Уолцер, допуская возможность военного ответа на массовые нарушения прав человека, говорит о необходимости проводить гуманитарную интервенцию в соответствии со всеми принципам jus ad bellum. Должно наличествовать действительно значимое моральное обоснование для подобной операции, в то время как национальные интересы государств, готовящихся к вторжению, не могут приниматься в расчёт. Следует особое внимание уделить принципам пропорциональности и вероятности успеха – интервенция не должна привести к чрезмерным жертвам ни среди тех, кто её инициирует, ни среди местного населения, при этом необходимо гарантировать достижение поставленной цели – прекращения массовых нарушений прав человека. Интервенция может применяться только как последнее средство для разрешения текущего конфликта; военной фазе должна предшествовать переговорная или санкционная стадии. Правда, в случае, когда массовые убийства или этнические чистки уже начались, этот принцип фактически теряет свой смысл. Наконец, последний принцип, интерпретация которого в данном случае представляет наибольшую сложность – принцип легитимной власти. Решение о гуманитарной интервенции может принимать только уполномоченный на подобное действие орган. Но здесь мы сталкиваемся с вопросом о том, кто может выступать в качестве такого органа в ситуации, когда, во-первых, причиной войны называется забота о правах человека, т. е. когда политическая сфера измеряется моралью; а во-вторых, объектом защиты прав человека становятся не граждане государства-интервента, а граждане другого суверенного образования.
Вопрос о том, кто должен брать на себя ответственность проводить гуманитарную интервенцию, остаётся по сути нерешённым. Большинство теоретиков, в частности Уолцер и Оренд, полагают, что интервенция должна стать обязанностью отдельных государств или региональных ассоциаций, которым не нужна санкция ООН. Это заключение ставит новые вопросы. Какое именно государство или ассоциация должны выполнять обязательство предотвращать гуманитарные катастрофы? Что должно делать мировое сообщество в ситуации, когда ни одно государство не хочет вступать в конфликт? Не станет ли интервенция для государств, участвующих в ней, в первую очередь средством решения собственных политических или экономических задач?
Отвечая на первый вопрос, британский специалист по международным отношениям Джеймс Пэттисон приходит к выводу, что проводить гуманитарную интервенцию должен субъект, который сделает это с наибольшей эффективностью[333]
. Однако сам Пэттисон признаёт это решение «временным», поскольку не всегда самый эффективный интервент будет обладать желанием нести на себе ответственность по защите прав человека во всём мире.
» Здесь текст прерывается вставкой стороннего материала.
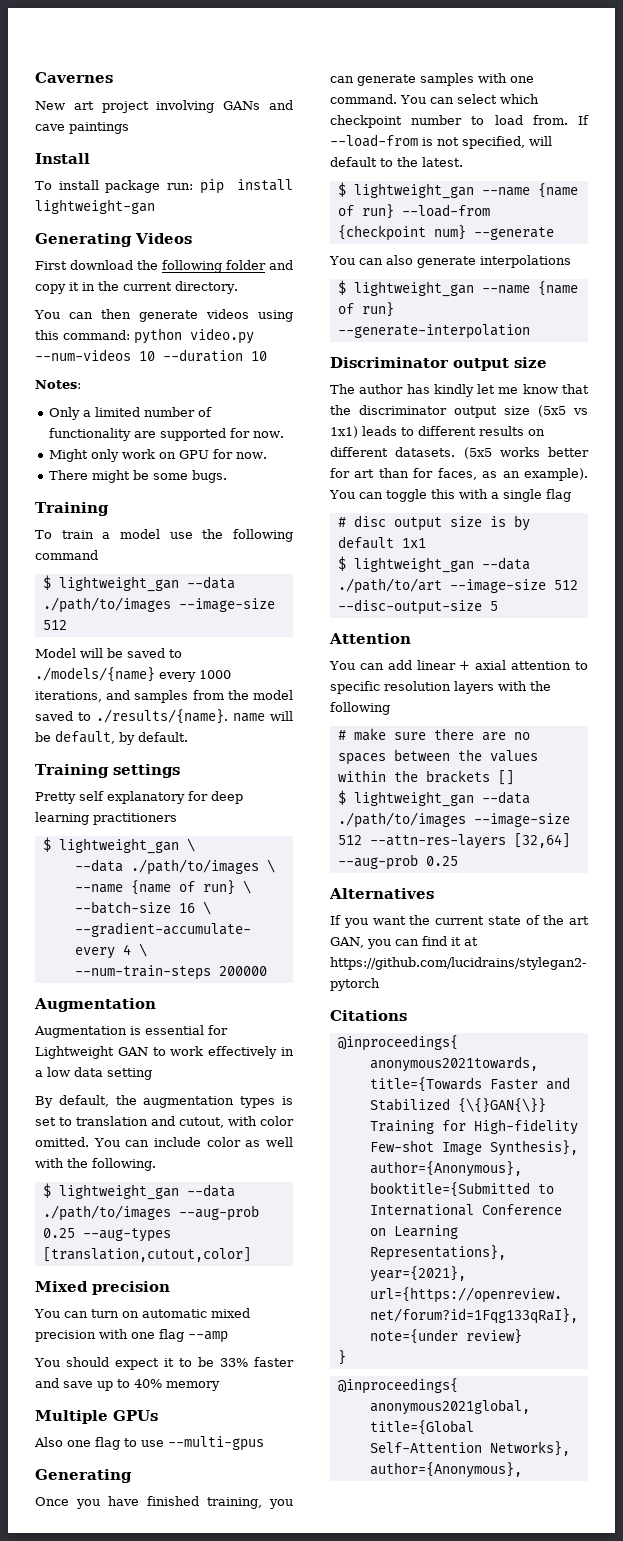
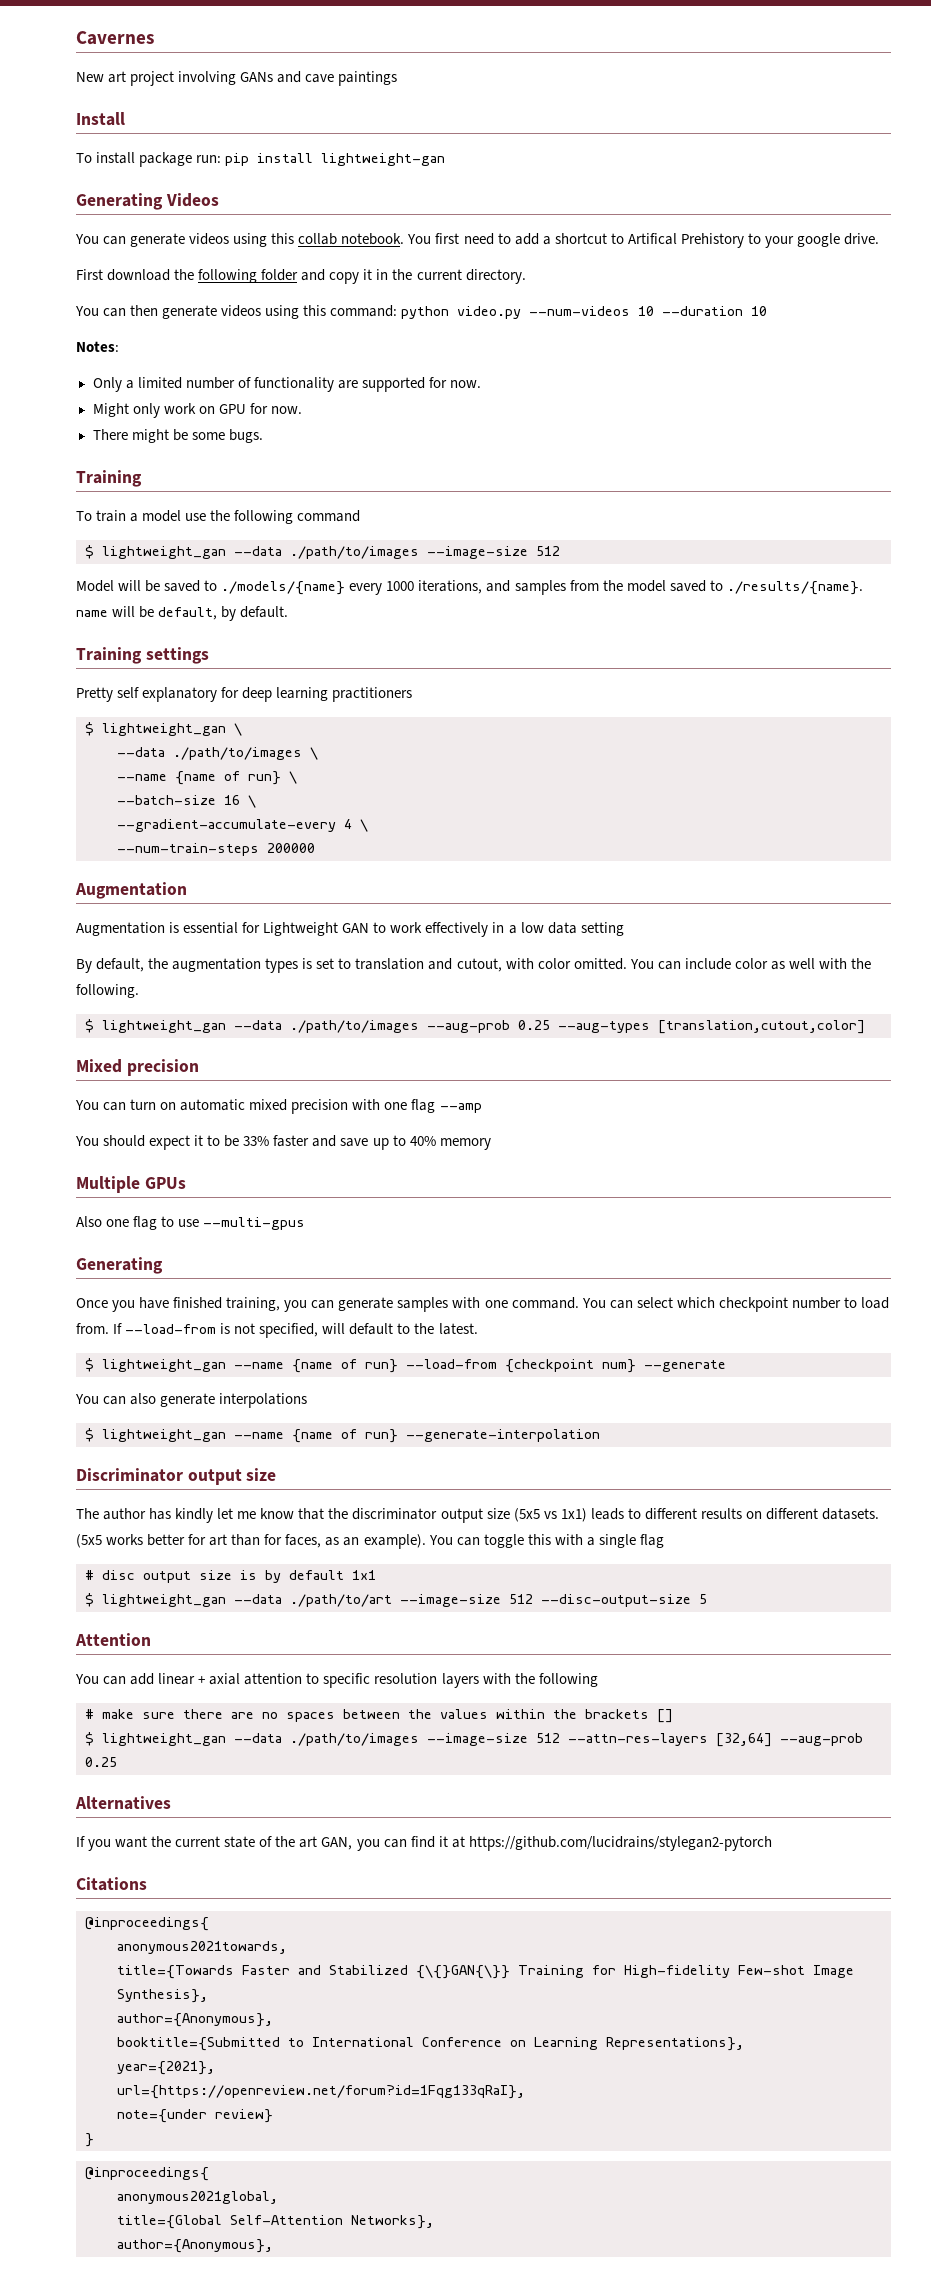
(192, 238) none -> [75,233,880,248] // You can generate videos using this collab notebook. You first need to add a shortcut to Artifical Prehistory to your google drive.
Эта проблема связана уже со вторым вопросом. Уолцер пытается ответить на него в ряде своих статей, но нельзя сказать, что он приходит к какому-то удовлетворительному решению. Обычно он весьма неопределённо говорит, что должен найтись кто-то, кто возьмёт на себя ответственность и решит проблему в том или ином регионе земного шара[334]. И лучше, чтобы это делали региональные силы, не дожидаясь коллективного решения ООН – в противном случае, время будет упущено и мы в очередной раз столкнёмся с многотысячными жертвами.Сложности вызывает и третий вопрос. Уолцер полагает, что государство, устраивающее гуманитарную интервенцию, безусловно, попытается сделать её выгодной для себя, но его действия, тем не менее, позволят прекратить насилие в отношении гражданского населения. Государство получает своеобразную моральную санкцию и на защиту прав человека при помощи вооружённой силы, и на решение собственных задач в данном регионе. Однако подобное нравственное обоснование войны представляется достаточно спорным. Равно как и сама гуманитарная интервенция не всегда может считаться действенным способом прекращения конфликта, поскольку (как и в случае вмешательства в гражданскую войну) часто работает на его эскалацию. Интервенции в Югославию или Ливию продемонстрировали, что гуманитарная война может способствовать развитию социальных кризисов и привести к политическим коллапсам.